◆ **Prompt 1**
Reproduce the grinder thread from "I didnt taste" to "the portafilter .", substituting "basket" for "portafilter".
◆ **Prompt 2**
Answer the following from the grinder thread.
(a) Which grinder had the poster recently been using and then sold after receiving an attractive offer?
(b) What word is stamped on the side of the steel burrs?
(c) What did the poster buy before cleaning the burrs and the grinding chamber?

I think I may have the same problem , I have a Sunbeam EM7000 and a Breville smart grinder . I have recently been using a Quality Espresso Q10 which was a great improvement over the smart grinder I had planned on keeping the Q10 but I got offered a price that I couldnt refuse so I ended up selling it.

Last week I came across a NS Mythos plus at a very good price from a cafe that had closed down it was supposed to have had a service and new burrs a few months ago.

But I am having problems pulling a decent shot , I was thinking the burrs where never changed and are worn out , but maybe it is a problem with the Coffee machine . But as the Q10 made great shots and the Mythos doesn't so I am a bit confused..


----------



## Mrboots2u (May 10, 2013)

buderim said:


> I think I may have the same problem , I have a Sunbeam EM7000 and a Breville smart grinder . I have recently been using a Quality Espresso Q10 which was a great improvement over the smart grinder I had planned on keeping the Q10 but I got offered a price that I couldnt refuse so I ended up selling it.
> 
> Last week I came across a NS Mythos plus at a very good price from a cafe that had closed down it was supposed to have had a service and new burrs a few months ago.
> 
> But I am having problems pulling a decent shot , I was thinking the burrs where never changed and are worn out , but maybe it is a problem with the Coffee machine . But as the Q10 made great shots and the Mythos doesn't so I am a bit confused..


What do the burrs look like, feel like, whats the shot count on the grinder.

Whats the problem with the shot? Bitter? Acidic?


----------



## buderim (Feb 7, 2019)

Mrboots2u said:


> What do the burrs look like, feel like, whats the shot count on the grinder.
> 
> Whats the problem with the shot? Bitter? Acidic?


I didnt taste the shots , it looked like as if I had used stale pre-ground supermarket coffee just a watery mess . The burrs felt quite sharp they are the steel ones and have Eureka stamped on the side . The coffee was flying everywhere rather than in the portafilter .

I have been reading another thread and I am thinking there may have been a blockage which was stopping the coffee exiting the burrs properly , I have ordered a clump buster and I will give the grinding chamber a good clean and try again , I also have a 2nd Em7000 so I will try using that as well .


----------



## buderim (Feb 7, 2019)

I thought I would update my progress . I bought the plastic clump crusher and cleaned the burrs and the grinding chamber and the shots are now how they should be . So I think there may have been a clog in the grinding chamber that was stopping the coffee exiting and it was getting ground to finely .


----------

◆ **Data excerpts**
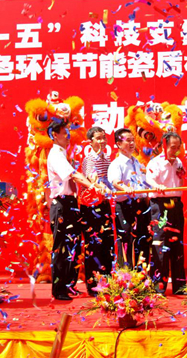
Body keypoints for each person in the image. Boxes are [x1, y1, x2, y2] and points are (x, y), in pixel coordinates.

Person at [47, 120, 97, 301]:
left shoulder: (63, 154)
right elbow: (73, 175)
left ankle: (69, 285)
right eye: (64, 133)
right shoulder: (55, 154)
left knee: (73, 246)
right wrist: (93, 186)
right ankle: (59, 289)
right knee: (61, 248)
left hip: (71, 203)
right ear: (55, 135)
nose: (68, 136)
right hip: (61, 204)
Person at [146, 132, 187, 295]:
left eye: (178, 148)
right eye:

==

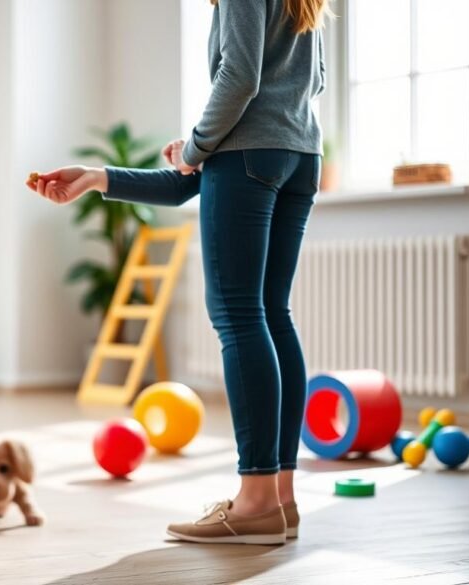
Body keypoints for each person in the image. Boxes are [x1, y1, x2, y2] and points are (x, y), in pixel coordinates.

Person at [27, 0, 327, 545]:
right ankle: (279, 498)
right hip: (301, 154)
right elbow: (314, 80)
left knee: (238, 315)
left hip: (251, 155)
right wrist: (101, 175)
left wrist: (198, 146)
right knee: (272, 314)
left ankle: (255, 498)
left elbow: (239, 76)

==

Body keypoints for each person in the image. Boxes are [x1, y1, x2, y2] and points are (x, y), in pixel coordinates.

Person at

◆ **Exercise answer 1**
I didnt taste the shots , it looked like as if I had used stale pre-ground supermarket coffee just a watery mess . The burrs felt quite sharp they are the steel ones and have Eureka stamped on the side . The coffee was flying everywhere rather than in the basket .

◆ **Exercise answer 2**
(a) A Quality Espresso Q10.
(b) Eureka.
(c) A plastic clump crusher.